Unfortunately for the app lobby, its access to endless piles of cash combined with being locked in an elite San Francisco Bay Area cultural bubble will likely spell the effort’s doom at the ballot box. This was previewed in Austin, Texas in 2015 and played out over a year as the city’s increasingly progressive city council voted to outlaw Uber and Lyft’s business model at the urging of the local taxi companies.

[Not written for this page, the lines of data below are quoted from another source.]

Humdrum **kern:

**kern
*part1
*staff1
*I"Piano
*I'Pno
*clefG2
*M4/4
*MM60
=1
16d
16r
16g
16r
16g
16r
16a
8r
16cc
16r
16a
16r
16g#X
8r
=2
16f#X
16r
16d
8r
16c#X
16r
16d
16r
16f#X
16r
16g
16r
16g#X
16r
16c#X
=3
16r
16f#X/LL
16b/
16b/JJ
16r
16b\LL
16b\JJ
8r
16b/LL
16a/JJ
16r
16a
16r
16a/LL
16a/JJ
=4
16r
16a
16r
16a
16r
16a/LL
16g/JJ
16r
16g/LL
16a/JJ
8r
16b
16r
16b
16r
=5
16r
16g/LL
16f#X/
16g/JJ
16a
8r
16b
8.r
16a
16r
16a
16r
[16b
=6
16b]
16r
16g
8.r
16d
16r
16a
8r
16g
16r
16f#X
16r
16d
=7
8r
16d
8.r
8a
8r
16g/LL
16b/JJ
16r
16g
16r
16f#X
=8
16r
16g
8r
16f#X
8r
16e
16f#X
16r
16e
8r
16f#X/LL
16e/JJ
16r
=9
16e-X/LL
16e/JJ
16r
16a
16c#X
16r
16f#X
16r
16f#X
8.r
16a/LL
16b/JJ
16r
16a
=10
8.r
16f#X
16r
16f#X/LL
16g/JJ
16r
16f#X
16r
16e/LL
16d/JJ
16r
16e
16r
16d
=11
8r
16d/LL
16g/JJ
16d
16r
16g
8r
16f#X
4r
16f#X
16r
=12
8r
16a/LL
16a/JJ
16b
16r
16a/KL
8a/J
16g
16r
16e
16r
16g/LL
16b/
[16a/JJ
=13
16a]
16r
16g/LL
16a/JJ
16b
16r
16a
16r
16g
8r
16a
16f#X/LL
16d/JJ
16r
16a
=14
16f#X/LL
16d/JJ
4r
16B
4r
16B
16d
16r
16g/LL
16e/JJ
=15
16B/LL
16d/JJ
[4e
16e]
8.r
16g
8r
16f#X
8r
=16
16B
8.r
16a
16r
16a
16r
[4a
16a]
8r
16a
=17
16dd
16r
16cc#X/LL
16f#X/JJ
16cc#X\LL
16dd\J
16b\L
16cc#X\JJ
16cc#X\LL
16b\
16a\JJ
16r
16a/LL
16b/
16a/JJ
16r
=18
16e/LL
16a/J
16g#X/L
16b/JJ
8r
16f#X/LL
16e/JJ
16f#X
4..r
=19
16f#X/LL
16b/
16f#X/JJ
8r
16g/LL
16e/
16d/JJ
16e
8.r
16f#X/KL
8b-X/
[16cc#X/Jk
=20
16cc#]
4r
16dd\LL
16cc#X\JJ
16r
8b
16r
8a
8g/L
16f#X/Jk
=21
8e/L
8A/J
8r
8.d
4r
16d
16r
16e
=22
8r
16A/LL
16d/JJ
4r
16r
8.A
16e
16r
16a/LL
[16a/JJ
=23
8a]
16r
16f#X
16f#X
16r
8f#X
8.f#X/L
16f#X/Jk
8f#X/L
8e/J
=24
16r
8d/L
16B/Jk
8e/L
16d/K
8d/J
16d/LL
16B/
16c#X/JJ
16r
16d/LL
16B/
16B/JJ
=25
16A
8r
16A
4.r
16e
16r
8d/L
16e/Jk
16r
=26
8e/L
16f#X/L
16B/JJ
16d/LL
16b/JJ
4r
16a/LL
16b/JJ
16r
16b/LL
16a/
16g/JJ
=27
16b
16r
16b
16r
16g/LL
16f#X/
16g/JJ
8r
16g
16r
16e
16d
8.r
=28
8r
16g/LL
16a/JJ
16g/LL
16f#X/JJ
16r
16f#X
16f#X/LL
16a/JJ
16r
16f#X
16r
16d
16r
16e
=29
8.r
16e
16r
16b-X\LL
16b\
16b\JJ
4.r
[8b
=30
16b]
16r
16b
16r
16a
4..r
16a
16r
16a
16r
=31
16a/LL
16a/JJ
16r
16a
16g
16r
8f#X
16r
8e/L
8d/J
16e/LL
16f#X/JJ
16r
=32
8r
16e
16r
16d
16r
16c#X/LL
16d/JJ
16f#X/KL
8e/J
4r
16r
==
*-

The rideshare app companies countered with what became Austin’s most costly ballot measure, spending $8.6 million in a city of 940,000 to overturn the council’s ordinance in May 2016. Texas voters responded poorly to the Californian onslaught and rejected the measure by 12 points, in spite (or because) of it, spending more than seven times as much as Austin’s previously most-expensive campaign.
Uber and Lyft immediately left town in response, calling Austin’s bluff. For a time, Austin made do with locally crafted apps that complied with the City Council’s regulations (along with illegal workarounds). But eight months later, the new Texas legislative session convened in Austin and the rideshare firms bought in Texas’ best lobbyists, spending a few million dollars to do what almost $9 million couldn’t in Austin: change the law by preempting local rideshare restrictions.
Lawmakers answered, agreeing with Texas Gov. Greg Abbott (R) that a “patchwork quilt of compliance complexities are forcing businesses out of the Lone Star State,” citing not only Austin’s actions but similar moves against Uber and Lyft in Houston and San Antonio. The new Texas law did apply some regulation to the rideshare apps, but it was uniform and still allowed them to operate. Uber and Lyft’s lobbying effort managed to pass state preemption laws in all but a handful of states in the aftermath.
Worth The Fight
Back in California, a state appeals court granted a stay of AB 5 for the rideshare firms on Aug. 20, pending the results of the November ballot initiative. Polling earlier in the month showed voters inclined to support Prop. 22 by a margin of 41 percent to 26 percent. But the rule of thumb in California propositions is that you want to be comfortably above 50 percent approval if there is organized opposition.
If Uber, Lyft, and other app firms spend as much in California on a per-capita basis as they did in Austin, they’d deploy a staggering sum of $365 million to pass the initiative (with $35 million or more spent in opposition). For the app firms, it would be worth it. If California turns against their business model, their only recourse would be to seek relief at the federal level — where labor unions’ hold on the national Democrats is just as strong as it is in California.
Unfortunately, the app firms missed a huge chance to expand their coalition by excluding hundreds of thousands of freelancers and other independent contractors from their initiative. A simple referendum to overturn AB 5 in its entirety would have done this.
If Prop. 22 does go down in flames, look for an acceleration of driverless car technology to displace human-piloted taxis and rideshares — and look for California’s union-controlled Luddite lawmakers to outlaw those as well.